A professora Cátia Cristina Almeida Ramos conta que estava segurando cartaz, por volta das 7h30, quando foi agredida no ombro por uma cassetada gratuita. “Nós estávamos com a faixa na lateral do prédio, não impedindo ninguém de passar, de repente os guardas que estavam à frente fizeram uma fila indiana. Eles estavam conversando com a direção do sindicato, e, de repente, um guarda foi para cima dos municipários, agredindo-os. Aí começou. Em nenhum momento os servidores iniciaram a confusão. Continuei com a faixa e pedi para eles pararem. Aí veio um e me agrediu, tocou com o cassetete no meu ombro”. Ela relata que tomou um remédio para dor e segue no protesto.

A Guarda Municipal diz que também tentou negociar. “Pedimos liberação de pelo menos uma das três portas do prédio”, disse Gláuber Vilio, comandante da Ronda Ostensiva. Ele diz que houve, então, “uso progressivo da força”. Quatro integrantes da força de segurança, de acordo com Vilio, sofreram “pequenas lesões”. “Nossa missão é manter o direito dos manifestantes, mas também de dar acesso a quem presta serviços no prédio”, argumentou.

O protesto seguiu durante a manhã, e, depois disso, houve pelo menos dois outros momentos de tensão. O primeiro ocorreu quando integrantes da Simpa tentaram entregar flores à Guarda (assista ao vídeo do momento abaixo), enquanto cantavam “Caminhando e cantando”. Outros manifestantes, todavia, passaram a xingar os agentes; não houve, mesmo assim, agressão física.

Outra ocasião mais tensa, quase às 10h, ocorreu quando chegou mais um agrupamento de integrantes da Guarda, com escudos e cassetetes, para reforçar o contingente que estava na entrada lateral da SMA (o vídeo está no final desta publicação). A concentração estava na Borges de Medeiros, entre a Prefeitura e o Mercado Público. Agentes forçaram a passagem para se juntar aos outros guardas, e houve resistência. Alguns levantaram cassetetes e ameaçaram agredir manifestantes, que pressionavam na direção oposta. A diretoria do Simpa foi ao local acalmar os ânimos, com os braços levantados, gritando “Fora, Marchezan”

A Brigada Militar foi acionada, sob comando do Tenente-Coronel Amorim, com poucos brigadianos além dele. Eles fizeram acordo com o Simpa para liberar uma das pistas da Borges de Medeiros, na lateral do Mercado, para que o transporte coletivo pudesse passar.

A Guarda Municipal seguiu com cordão de isolamento nas proximidades do prédio, e municipários ainda mantiveram bloqueada a entrada do prédio que dá para a Borges de Medeiros. O protesto continuou quase até o final da manhã; uma parte dos servidores se dirigiu também para a frente do Paço Municipal.

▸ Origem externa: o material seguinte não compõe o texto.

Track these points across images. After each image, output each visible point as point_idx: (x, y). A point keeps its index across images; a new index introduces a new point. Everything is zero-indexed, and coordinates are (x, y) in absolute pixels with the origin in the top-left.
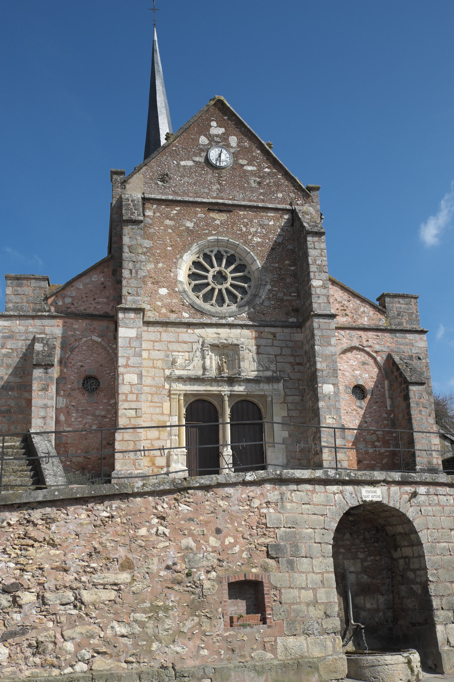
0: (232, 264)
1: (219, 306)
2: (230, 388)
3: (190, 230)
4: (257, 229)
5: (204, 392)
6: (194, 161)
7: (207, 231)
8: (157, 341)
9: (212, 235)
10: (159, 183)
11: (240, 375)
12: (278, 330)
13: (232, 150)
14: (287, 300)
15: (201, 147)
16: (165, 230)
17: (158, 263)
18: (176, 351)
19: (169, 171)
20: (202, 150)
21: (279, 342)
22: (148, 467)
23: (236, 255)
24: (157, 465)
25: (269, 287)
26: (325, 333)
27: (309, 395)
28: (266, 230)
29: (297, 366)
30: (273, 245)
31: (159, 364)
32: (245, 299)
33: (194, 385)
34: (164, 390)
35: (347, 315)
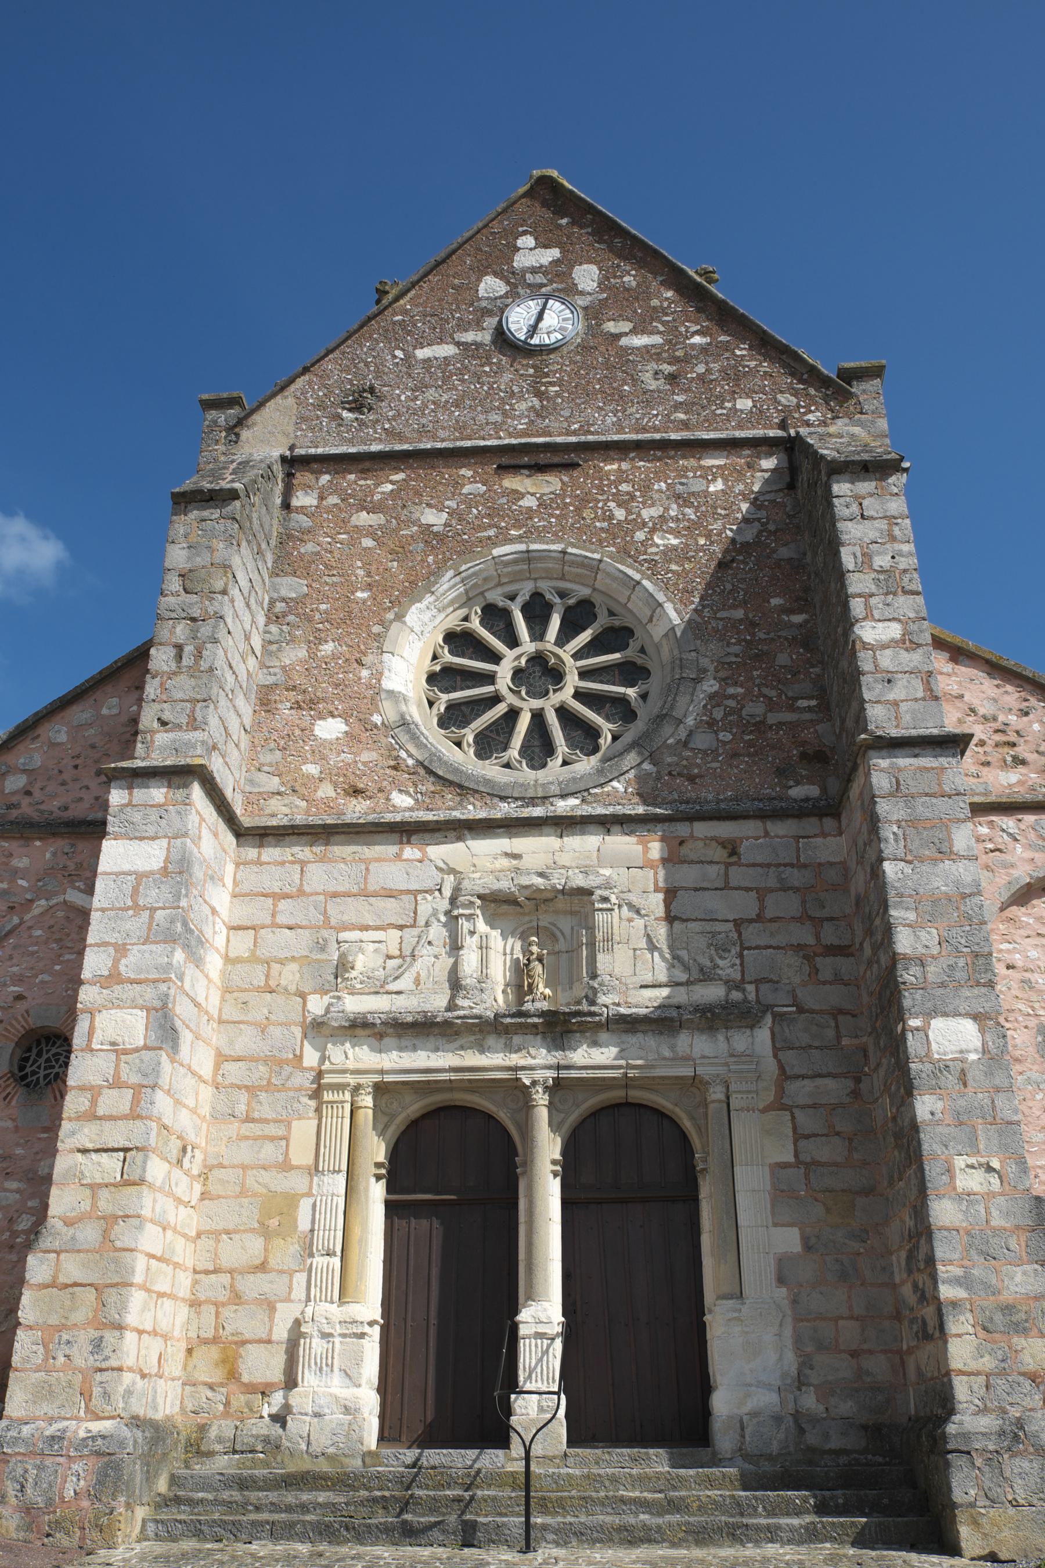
0: (584, 629)
1: (532, 767)
3: (436, 534)
4: (667, 509)
5: (453, 1076)
6: (458, 344)
7: (492, 532)
8: (287, 896)
9: (511, 541)
10: (345, 414)
11: (593, 1003)
12: (749, 828)
13: (582, 301)
14: (780, 724)
15: (484, 304)
16: (353, 542)
17: (321, 641)
18: (353, 927)
19: (376, 378)
20: (487, 312)
22: (211, 1387)
23: (597, 599)
24: (245, 1378)
25: (710, 686)
26: (922, 808)
27: (882, 1072)
28: (697, 509)
29: (829, 960)
30: (726, 551)
31: (289, 976)
32: (627, 738)
33: (415, 1049)
35: (1023, 762)
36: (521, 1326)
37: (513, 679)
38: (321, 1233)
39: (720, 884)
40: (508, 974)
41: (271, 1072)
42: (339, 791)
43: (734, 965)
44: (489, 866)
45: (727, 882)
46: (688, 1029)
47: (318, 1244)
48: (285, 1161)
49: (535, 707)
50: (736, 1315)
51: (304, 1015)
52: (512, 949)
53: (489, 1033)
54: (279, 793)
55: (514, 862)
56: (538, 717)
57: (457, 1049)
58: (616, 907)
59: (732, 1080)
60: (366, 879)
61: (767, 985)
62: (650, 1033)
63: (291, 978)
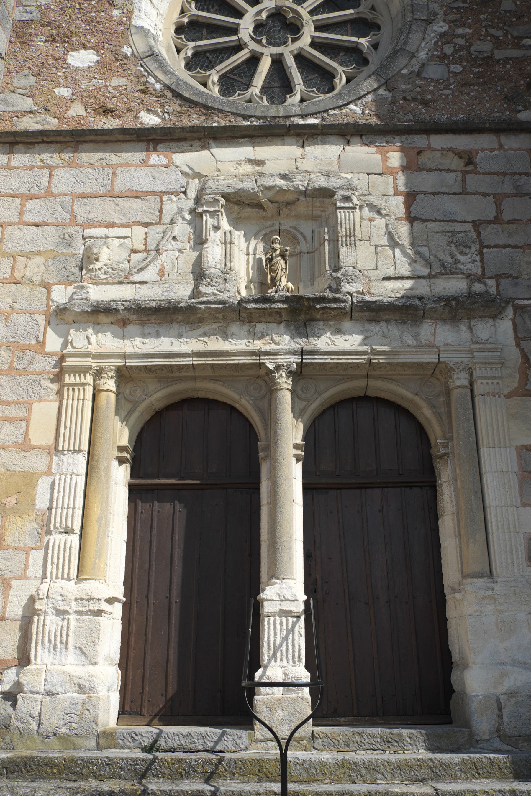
2: (302, 343)
5: (196, 361)
11: (338, 291)
14: (507, 59)
21: (487, 178)
25: (440, 27)
33: (158, 335)
34: (40, 357)
36: (265, 603)
37: (254, 31)
38: (59, 511)
39: (459, 189)
40: (251, 272)
41: (13, 357)
42: (89, 110)
43: (474, 261)
44: (233, 171)
45: (464, 187)
46: (431, 319)
47: (56, 521)
48: (25, 441)
49: (275, 53)
50: (489, 593)
51: (48, 304)
52: (255, 249)
53: (232, 320)
54: (31, 112)
55: (258, 168)
56: (278, 62)
57: (200, 336)
58: (358, 207)
59: (477, 366)
60: (112, 182)
61: (507, 280)
62: (393, 322)
63: (36, 270)
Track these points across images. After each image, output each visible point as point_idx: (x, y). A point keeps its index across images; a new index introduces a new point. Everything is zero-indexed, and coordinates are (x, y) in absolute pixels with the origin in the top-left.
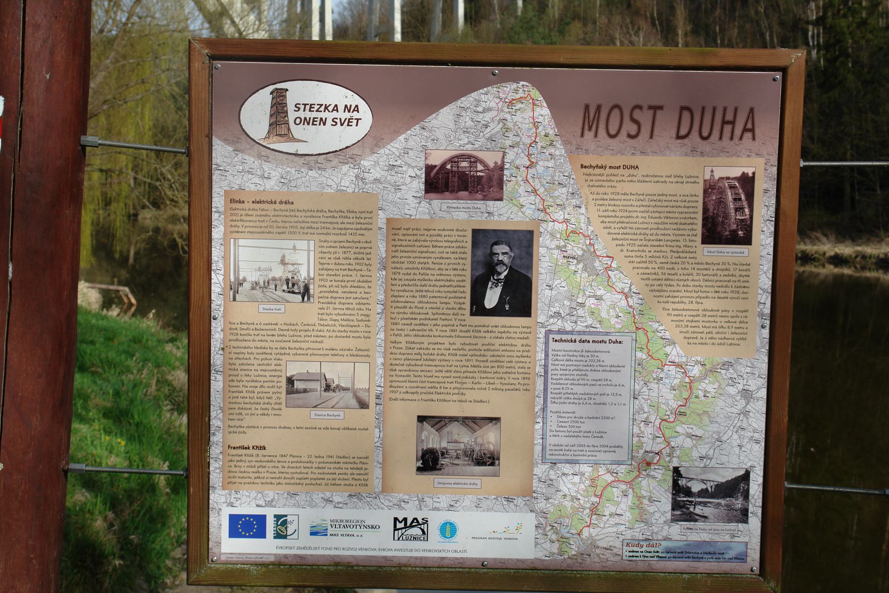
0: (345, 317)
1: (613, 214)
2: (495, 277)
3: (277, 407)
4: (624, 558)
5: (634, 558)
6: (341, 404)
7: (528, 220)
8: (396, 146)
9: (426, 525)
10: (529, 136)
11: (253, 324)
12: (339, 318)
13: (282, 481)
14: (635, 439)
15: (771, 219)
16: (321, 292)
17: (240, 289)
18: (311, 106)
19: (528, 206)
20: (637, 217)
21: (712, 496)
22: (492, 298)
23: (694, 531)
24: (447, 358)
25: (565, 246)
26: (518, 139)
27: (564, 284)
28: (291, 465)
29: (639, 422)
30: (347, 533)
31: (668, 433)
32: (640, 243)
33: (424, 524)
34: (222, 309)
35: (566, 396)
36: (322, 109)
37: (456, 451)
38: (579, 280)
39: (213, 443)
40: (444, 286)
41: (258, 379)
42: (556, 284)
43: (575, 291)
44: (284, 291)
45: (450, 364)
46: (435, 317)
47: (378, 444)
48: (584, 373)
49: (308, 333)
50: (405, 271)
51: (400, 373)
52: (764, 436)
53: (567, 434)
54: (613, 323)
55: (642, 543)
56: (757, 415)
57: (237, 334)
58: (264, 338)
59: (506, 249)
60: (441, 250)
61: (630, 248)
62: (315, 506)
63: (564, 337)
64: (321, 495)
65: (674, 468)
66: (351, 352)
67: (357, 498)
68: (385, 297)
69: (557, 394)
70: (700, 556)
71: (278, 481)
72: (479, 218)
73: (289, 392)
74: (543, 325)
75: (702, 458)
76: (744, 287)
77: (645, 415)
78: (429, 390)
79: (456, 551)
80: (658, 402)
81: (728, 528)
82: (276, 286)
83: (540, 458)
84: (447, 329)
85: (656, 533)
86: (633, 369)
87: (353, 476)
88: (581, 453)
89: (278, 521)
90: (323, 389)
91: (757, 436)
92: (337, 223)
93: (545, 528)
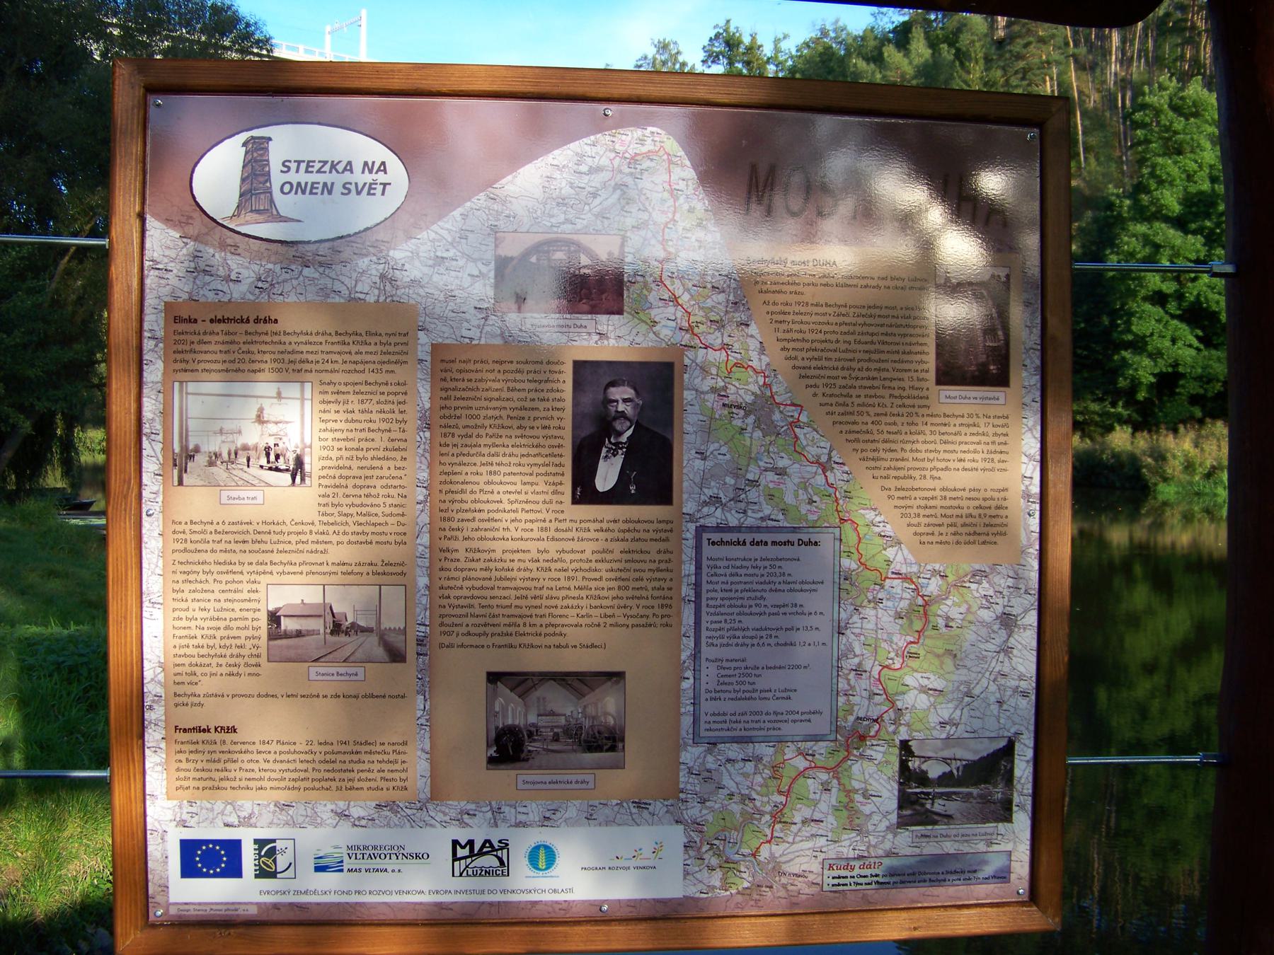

A decisão de realizar o ato nesta manhã, diz o Simpa, partiu “da intransigência do prefeito”. Uma reunião na Câmara Municipal de Vereadores com o vice-prefeito, Gustavo Paim, foi iniciada no final da manhã.

O sindicato pede a retirada são o Projeto de Lei Complementar nº 11/2017, que prevê mudanças nos pagamentos de triênios, extingue gratificações e adicionais por tempo de serviço; a Emenda à Lei Orgânica nº 7/2017, que extingue a licença-prêmio por assiduidade; o Projeto de Emenda à Lei Orgânica nº 8/2017, que muda a data de pagamento do salário para o quinto dia útil do mês subsequente e a data do pagamento do 13º salário para janeiro do ano seguinte; e o Projeto de Emenda à Lei Orgânica do Município (LOM) nº 10/17, que autoriza o Executivo a delegar ou contratualizar serviços de água e esgoto, o que os municipários consideram como a privatização do setor.